Why Debugging Prolog Feels Different
Debugging an imperative program usually means stepping through a sequence of assignments to find the line that produced a wrong value. Debugging Prolog means reasoning about unification and backtracking instead: a bug is typically a wrong answer, a missing answer, or an infinite loop, and the cause is usually an unexpected clause ordering, an unintended variable binding, or a search path that never terminates rather than a single faulty statement.
Cricket analogy: It is like reviewing why a run-out appeal failed, which is not about 'which line of code executed' but about which unification of foot-to-crease timing did not hold, closer to checking replay angles than a checklist.
The Built-in Tracer: trace/0 and the 4 Ports
Calling trace/0 activates Prolog's box model debugger, which reports every goal invocation through four ports: Call when a goal is first invoked, Exit when it succeeds, Redo when backtracking re-enters it looking for another solution, and Fail when it fails outright. The leash/1 predicate controls which of these ports actually pause execution for interactive inspection, letting you skip noisy ports like Call while still stopping on Fail.
Cricket analogy: It is like a stump microphone paired with four camera angles, run-up, delivery, impact, and reaction, each capturing a distinct phase of the ball, with the third umpire able to pause on whichever phase matters.
% Buggy: intended to compute factorial
fact(0, 1).
fact(N, F) :- N > 0, N1 is N - 1, fact(N1, F1), F is N * F1.
?- trace, fact(3, X).
% Call: (8) fact(3, _1234) ?
% Call: (9) 3>0 ?
% Call: (9) _1240 is 3-1 ?
% ...
% X = 6.Spy Points and Selective Tracing
Tracing an entire program port by port is overwhelming once a program grows past a handful of predicates. spy/1 sets a breakpoint on a specific predicate indicator, such as spy(fact/2), so the tracer only activates when that predicate is called, and nospy/1 removes it again. This lets you isolate suspected predicates without wading through unrelated goals firing elsewhere in the program.
Cricket analogy: It is like placing a fielder specifically at deep midwicket to watch for one batter's favorite shot rather than reviewing footage of the entire innings ball by ball.
Once you have found the issue, call notrace/0 (or nodebug/0) to turn off the debugger quickly without restarting the query, and nospy/1 to clear any breakpoints you set with spy/1 so they don't keep firing on later runs.
Common Bug Patterns
Three patterns account for most Prolog bugs.
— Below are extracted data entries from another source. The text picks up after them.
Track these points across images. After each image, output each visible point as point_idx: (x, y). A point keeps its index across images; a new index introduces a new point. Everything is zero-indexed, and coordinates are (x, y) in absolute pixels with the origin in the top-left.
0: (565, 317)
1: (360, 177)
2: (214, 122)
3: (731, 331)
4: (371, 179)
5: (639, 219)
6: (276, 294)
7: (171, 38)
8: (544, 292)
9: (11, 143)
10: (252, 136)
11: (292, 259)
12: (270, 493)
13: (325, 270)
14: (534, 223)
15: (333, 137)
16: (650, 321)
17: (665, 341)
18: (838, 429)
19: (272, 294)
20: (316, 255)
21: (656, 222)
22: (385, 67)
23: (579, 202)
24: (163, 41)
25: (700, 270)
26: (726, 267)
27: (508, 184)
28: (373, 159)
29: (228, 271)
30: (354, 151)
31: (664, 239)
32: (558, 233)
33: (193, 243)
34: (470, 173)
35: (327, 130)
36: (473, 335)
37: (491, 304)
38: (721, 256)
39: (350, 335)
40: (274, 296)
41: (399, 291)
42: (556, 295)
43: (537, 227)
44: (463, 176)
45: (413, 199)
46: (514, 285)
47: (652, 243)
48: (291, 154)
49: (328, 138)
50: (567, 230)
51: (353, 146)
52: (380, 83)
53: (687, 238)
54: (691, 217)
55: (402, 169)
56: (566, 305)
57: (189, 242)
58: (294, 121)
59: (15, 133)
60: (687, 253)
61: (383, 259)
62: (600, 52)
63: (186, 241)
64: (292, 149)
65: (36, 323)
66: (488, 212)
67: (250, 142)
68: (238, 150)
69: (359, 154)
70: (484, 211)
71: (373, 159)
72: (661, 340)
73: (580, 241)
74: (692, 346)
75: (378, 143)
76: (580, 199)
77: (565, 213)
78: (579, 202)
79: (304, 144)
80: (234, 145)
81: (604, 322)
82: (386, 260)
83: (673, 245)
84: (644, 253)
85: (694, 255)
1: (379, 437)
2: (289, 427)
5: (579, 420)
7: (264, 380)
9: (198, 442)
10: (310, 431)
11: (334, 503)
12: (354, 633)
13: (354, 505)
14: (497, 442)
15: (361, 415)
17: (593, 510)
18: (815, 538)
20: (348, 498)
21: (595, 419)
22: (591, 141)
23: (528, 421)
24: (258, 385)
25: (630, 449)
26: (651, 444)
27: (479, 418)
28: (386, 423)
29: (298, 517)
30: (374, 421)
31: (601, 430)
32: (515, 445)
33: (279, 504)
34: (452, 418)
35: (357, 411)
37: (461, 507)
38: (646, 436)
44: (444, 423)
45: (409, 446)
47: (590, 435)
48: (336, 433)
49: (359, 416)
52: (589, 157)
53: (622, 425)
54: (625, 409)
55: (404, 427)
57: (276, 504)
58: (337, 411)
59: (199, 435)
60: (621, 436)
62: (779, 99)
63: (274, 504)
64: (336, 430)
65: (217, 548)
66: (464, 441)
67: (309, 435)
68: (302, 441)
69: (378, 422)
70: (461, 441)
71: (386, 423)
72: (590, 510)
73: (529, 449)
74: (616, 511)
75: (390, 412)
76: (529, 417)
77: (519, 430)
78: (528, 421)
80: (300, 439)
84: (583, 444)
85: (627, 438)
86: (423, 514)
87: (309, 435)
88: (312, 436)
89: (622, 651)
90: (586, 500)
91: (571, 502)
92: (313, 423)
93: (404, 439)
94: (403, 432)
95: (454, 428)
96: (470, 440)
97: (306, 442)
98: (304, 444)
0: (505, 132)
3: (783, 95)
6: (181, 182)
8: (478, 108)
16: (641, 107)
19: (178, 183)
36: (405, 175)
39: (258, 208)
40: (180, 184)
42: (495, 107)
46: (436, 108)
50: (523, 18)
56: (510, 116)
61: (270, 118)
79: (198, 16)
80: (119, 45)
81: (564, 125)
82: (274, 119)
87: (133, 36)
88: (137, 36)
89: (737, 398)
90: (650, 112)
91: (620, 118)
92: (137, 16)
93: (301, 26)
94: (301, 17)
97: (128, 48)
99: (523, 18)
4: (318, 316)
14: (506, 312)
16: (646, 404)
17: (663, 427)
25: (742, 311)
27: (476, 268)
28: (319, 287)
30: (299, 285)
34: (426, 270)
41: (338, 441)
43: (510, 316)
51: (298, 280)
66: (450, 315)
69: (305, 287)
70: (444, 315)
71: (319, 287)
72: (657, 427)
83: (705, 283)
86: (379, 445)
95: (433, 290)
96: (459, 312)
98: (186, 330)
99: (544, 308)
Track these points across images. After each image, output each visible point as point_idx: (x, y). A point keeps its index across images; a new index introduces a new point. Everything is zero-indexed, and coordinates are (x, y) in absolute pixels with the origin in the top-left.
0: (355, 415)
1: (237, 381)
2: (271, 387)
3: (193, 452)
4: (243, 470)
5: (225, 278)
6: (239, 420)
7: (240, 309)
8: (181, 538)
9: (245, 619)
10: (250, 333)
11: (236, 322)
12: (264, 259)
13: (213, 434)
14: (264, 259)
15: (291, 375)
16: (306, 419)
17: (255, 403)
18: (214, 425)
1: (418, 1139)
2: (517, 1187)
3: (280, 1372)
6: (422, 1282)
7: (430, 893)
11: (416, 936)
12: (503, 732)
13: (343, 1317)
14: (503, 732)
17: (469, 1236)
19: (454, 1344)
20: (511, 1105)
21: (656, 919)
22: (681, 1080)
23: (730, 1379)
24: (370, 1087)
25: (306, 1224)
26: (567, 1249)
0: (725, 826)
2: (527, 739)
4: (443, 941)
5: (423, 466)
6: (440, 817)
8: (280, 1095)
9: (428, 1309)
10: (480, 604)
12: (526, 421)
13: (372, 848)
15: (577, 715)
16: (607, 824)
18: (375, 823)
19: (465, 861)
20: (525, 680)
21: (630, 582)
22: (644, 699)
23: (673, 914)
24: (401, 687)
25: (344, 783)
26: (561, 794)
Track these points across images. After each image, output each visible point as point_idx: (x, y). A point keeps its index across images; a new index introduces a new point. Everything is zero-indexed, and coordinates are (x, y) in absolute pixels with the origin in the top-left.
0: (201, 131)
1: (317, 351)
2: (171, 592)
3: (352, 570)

A singleton variable, one that appears only once in a clause, is almost always a typo, and SWI-Prolog will warn about it at load time. A missing cut lets a predicate that should succeed once backtrack into unwanted alternative solutions on redo. And confusing is/2 with =/2 causes subtle failures: is/2 evaluates its right-hand side as arithmetic and requires it to already be a bound expression, while =/2 merely attempts unification and succeeds on structurally matching terms without evaluating anything.
Cricket analogy: It is like a scorer typo-ing a player's name once so it never matches their other entries, a singleton that never links back and breaks the season stats, alongside forgetting to declare an innings closed, a missing cut that keeps offering extra overs indefinitely.
Do not reach for cut (!) purely to suppress unwanted extra solutions without understanding why they appear. A cut placed to paper over a symptom can hide a genuine logic error in the rules, and it also makes the predicate less reusable, since it forces one deterministic reading even in contexts where exploring alternatives was legitimate.
- Prolog bugs are usually wrong answers, missing answers, or infinite loops rather than crashes.
- trace/0 activates the four-port box model debugger: Call, Exit, Redo, Fail.
- leash/1 controls which of the four ports pause execution for inspection.
- spy/1 and nospy/1 let you debug selectively by predicate instead of tracing the whole program.
- Singleton variable warnings often point to typos in variable names.
- A missing cut can cause a predicate to backtrack into unwanted extra solutions.
- Using cut purely to suppress unwanted backtracking can hide logic errors and hurt reusability.
Practice what you learned
1. What are the four 'ports' in Prolog's box model debugger?
2. Which predicate lets you set a breakpoint on a specific predicate instead of tracing the entire program?
3. What typically causes SWI-Prolog to emit a 'singleton variable' warning?
4. What is a common consequence of a missing cut in a Prolog predicate meant to return one answer?
5. Why is using cut solely to suppress unwanted backtracking considered risky?